*** Opening of PROVIDED MATERIAL ***

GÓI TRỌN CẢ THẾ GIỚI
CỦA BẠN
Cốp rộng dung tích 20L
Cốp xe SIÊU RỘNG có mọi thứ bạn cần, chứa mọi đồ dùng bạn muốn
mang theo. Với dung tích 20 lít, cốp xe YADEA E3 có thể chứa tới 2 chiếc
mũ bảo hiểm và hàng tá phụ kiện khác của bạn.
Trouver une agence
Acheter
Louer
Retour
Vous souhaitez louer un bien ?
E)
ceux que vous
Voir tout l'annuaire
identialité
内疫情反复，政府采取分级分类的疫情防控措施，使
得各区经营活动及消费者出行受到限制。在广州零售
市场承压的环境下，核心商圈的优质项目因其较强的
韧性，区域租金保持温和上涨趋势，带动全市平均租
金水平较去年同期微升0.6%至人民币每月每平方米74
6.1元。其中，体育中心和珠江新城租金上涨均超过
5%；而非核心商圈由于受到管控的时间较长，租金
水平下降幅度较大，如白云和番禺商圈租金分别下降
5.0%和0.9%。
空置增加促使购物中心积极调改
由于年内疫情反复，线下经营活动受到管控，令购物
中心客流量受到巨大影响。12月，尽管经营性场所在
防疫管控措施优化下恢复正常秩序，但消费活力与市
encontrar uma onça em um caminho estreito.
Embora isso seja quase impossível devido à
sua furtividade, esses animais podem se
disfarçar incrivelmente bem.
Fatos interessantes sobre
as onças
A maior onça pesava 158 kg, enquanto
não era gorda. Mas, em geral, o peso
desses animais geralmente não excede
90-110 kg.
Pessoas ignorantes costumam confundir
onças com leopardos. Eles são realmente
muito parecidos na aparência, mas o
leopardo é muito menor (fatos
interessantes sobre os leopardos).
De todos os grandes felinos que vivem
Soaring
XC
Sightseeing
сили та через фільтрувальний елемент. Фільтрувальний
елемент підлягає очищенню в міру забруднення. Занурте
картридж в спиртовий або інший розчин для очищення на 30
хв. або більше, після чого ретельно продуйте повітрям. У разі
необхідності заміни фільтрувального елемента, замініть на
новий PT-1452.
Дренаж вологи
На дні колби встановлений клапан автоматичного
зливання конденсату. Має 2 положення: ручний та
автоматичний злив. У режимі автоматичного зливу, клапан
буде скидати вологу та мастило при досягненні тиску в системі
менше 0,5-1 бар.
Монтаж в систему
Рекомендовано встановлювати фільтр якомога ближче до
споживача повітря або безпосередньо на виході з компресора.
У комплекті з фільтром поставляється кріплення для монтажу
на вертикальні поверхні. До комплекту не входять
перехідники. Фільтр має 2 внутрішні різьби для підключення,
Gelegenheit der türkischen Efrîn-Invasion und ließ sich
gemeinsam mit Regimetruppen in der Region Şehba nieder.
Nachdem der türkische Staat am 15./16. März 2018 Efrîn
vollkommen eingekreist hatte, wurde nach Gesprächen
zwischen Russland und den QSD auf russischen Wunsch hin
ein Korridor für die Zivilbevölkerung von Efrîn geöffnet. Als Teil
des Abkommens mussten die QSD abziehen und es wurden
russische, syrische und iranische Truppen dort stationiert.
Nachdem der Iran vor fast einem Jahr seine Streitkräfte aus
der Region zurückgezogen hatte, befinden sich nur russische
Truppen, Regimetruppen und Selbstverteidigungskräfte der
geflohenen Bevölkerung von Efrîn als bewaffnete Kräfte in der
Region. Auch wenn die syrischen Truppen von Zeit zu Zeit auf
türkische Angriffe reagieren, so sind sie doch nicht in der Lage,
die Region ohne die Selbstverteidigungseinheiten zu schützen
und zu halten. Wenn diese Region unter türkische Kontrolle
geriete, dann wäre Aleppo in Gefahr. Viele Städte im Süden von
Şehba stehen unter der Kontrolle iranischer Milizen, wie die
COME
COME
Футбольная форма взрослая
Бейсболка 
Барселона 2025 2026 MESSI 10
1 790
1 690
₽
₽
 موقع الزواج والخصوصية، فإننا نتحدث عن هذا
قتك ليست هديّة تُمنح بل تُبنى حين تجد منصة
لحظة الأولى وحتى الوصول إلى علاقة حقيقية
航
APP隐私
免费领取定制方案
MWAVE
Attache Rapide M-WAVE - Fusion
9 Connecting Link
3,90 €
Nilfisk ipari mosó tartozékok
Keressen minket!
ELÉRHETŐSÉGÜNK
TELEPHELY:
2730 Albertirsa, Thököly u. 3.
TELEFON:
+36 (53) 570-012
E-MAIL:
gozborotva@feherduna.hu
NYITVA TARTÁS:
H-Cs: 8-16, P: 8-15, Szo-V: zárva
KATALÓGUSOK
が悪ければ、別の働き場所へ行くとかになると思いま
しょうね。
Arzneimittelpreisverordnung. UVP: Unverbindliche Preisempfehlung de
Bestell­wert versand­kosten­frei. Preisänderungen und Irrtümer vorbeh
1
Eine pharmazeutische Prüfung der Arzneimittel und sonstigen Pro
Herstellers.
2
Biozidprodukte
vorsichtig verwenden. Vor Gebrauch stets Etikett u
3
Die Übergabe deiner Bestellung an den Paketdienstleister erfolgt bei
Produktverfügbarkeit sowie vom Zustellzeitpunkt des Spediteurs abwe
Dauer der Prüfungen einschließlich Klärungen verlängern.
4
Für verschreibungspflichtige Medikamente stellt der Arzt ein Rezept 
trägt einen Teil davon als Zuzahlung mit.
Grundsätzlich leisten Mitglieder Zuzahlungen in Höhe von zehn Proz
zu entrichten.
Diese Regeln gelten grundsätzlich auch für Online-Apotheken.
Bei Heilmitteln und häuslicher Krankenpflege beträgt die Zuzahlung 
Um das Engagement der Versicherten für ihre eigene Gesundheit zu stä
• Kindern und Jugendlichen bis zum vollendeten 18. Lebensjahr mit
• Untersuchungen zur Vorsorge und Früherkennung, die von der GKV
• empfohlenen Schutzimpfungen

*** Close of PROVIDED MATERIAL ***

• **ASSIGNED TASK**
With the material above as the source, restate each line word for word.

• **RESPONSE TO THIS EXERCISE**
GÓI TRỌN CẢ THẾ GIỚI
CỦA BẠN
Cốp rộng dung tích 20L
Cốp xe SIÊU RỘNG có mọi thứ bạn cần, chứa mọi đồ dùng bạn muốn
mang theo. Với dung tích 20 lít, cốp xe YADEA E3 có thể chứa tới 2 chiếc
mũ bảo hiểm và hàng tá phụ kiện khác của bạn.
Trouver une agence
Acheter
Louer
Retour
Vous souhaitez louer un bien ?
E)
ceux que vous
Voir tout l'annuaire
identialité
内疫情反复，政府采取分级分类的疫情防控措施，使
得各区经营活动及消费者出行受到限制。在广州零售
市场承压的环境下，核心商圈的优质项目因其较强的
韧性，区域租金保持温和上涨趋势，带动全市平均租
金水平较去年同期微升0.6%至人民币每月每平方米74
6.1元。其中，体育中心和珠江新城租金上涨均超过
5%；而非核心商圈由于受到管控的时间较长，租金
水平下降幅度较大，如白云和番禺商圈租金分别下降
5.0%和0.9%。
空置增加促使购物中心积极调改
由于年内疫情反复，线下经营活动受到管控，令购物
中心客流量受到巨大影响。12月，尽管经营性场所在
防疫管控措施优化下恢复正常秩序，但消费活力与市
encontrar uma onça em um caminho estreito.
Embora isso seja quase impossível devido à
sua furtividade, esses animais podem se
disfarçar incrivelmente bem.
Fatos interessantes sobre
as onças
A maior onça pesava 158 kg, enquanto
não era gorda. Mas, em geral, o peso
desses animais geralmente não excede
90-110 kg.
Pessoas ignorantes costumam confundir
onças com leopardos. Eles são realmente
muito parecidos na aparência, mas o
leopardo é muito menor (fatos
interessantes sobre os leopardos).
De todos os grandes felinos que vivem
Soaring
XC
Sightseeing
сили та через фільтрувальний елемент. Фільтрувальний
елемент підлягає очищенню в міру забруднення. Занурте
картридж в спиртовий або інший розчин для очищення на 30
хв. або більше, після чого ретельно продуйте повітрям. У разі
необхідності заміни фільтрувального елемента, замініть на
новий PT-1452.
Дренаж вологи
На дні колби встановлений клапан автоматичного
зливання конденсату. Має 2 положення: ручний та
автоматичний злив. У режимі автоматичного зливу, клапан
буде скидати вологу та мастило при досягненні тиску в системі
менше 0,5-1 бар.
Монтаж в систему
Рекомендовано встановлювати фільтр якомога ближче до
споживача повітря або безпосередньо на виході з компресора.
У комплекті з фільтром поставляється кріплення для монтажу
на вертикальні поверхні. До комплекту не входять
перехідники. Фільтр має 2 внутрішні різьби для підключення,
Gelegenheit der türkischen Efrîn-Invasion und ließ sich
gemeinsam mit Regimetruppen in der Region Şehba nieder.
Nachdem der türkische Staat am 15./16. März 2018 Efrîn
vollkommen eingekreist hatte, wurde nach Gesprächen
zwischen Russland und den QSD auf russischen Wunsch hin
ein Korridor für die Zivilbevölkerung von Efrîn geöffnet. Als Teil
des Abkommens mussten die QSD abziehen und es wurden
russische, syrische und iranische Truppen dort stationiert.
Nachdem der Iran vor fast einem Jahr seine Streitkräfte aus
der Region zurückgezogen hatte, befinden sich nur russische
Truppen, Regimetruppen und Selbstverteidigungskräfte der
geflohenen Bevölkerung von Efrîn als bewaffnete Kräfte in der
Region. Auch wenn die syrischen Truppen von Zeit zu Zeit auf
türkische Angriffe reagieren, so sind sie doch nicht in der Lage,
die Region ohne die Selbstverteidigungseinheiten zu schützen
und zu halten. Wenn diese Region unter türkische Kontrolle
geriete, dann wäre Aleppo in Gefahr. Viele Städte im Süden von
Şehba stehen unter der Kontrolle iranischer Milizen, wie die
COME
COME
Футбольная форма взрослая
Бейсболка 
Барселона 2025 2026 MESSI 10
1 790
1 690
₽
₽
 موقع الزواج والخصوصية، فإننا نتحدث عن هذا
قتك ليست هديّة تُمنح بل تُبنى حين تجد منصة
لحظة الأولى وحتى الوصول إلى علاقة حقيقية
航
APP隐私
免费领取定制方案
MWAVE
Attache Rapide M-WAVE - Fusion
9 Connecting Link
3,90 €
Nilfisk ipari mosó tartozékok
Keressen minket!
ELÉRHETŐSÉGÜNK
TELEPHELY:
2730 Albertirsa, Thököly u. 3.
TELEFON:
+36 (53) 570-012
E-MAIL:
gozborotva@feherduna.hu
NYITVA TARTÁS:
H-Cs: 8-16, P: 8-15, Szo-V: zárva
KATALÓGUSOK
が悪ければ、別の働き場所へ行くとかになると思いま
しょうね。
Arzneimittelpreisverordnung. UVP: Unverbindliche Preisempfehlung de
Bestell­wert versand­kosten­frei. Preisänderungen und Irrtümer vorbeh
1
Eine pharmazeutische Prüfung der Arzneimittel und sonstigen Pro
Herstellers.
2
Biozidprodukte
vorsichtig verwenden. Vor Gebrauch stets Etikett u
3
Die Übergabe deiner Bestellung an den Paketdienstleister erfolgt bei
Produktverfügbarkeit sowie vom Zustellzeitpunkt des Spediteurs abwe
Dauer der Prüfungen einschließlich Klärungen verlängern.
4
Für verschreibungspflichtige Medikamente stellt der Arzt ein Rezept 
trägt einen Teil davon als Zuzahlung mit.
Grundsätzlich leisten Mitglieder Zuzahlungen in Höhe von zehn Proz
zu entrichten.
Diese Regeln gelten grundsätzlich auch für Online-Apotheken.
Bei Heilmitteln und häuslicher Krankenpflege beträgt die Zuzahlung 
Um das Engagement der Versicherten für ihre eigene Gesundheit zu stä
• Kindern und Jugendlichen bis zum vollendeten 18. Lebensjahr mit
• Untersuchungen zur Vorsorge und Früherkennung, die von der GKV
• empfohlenen Schutzimpfungen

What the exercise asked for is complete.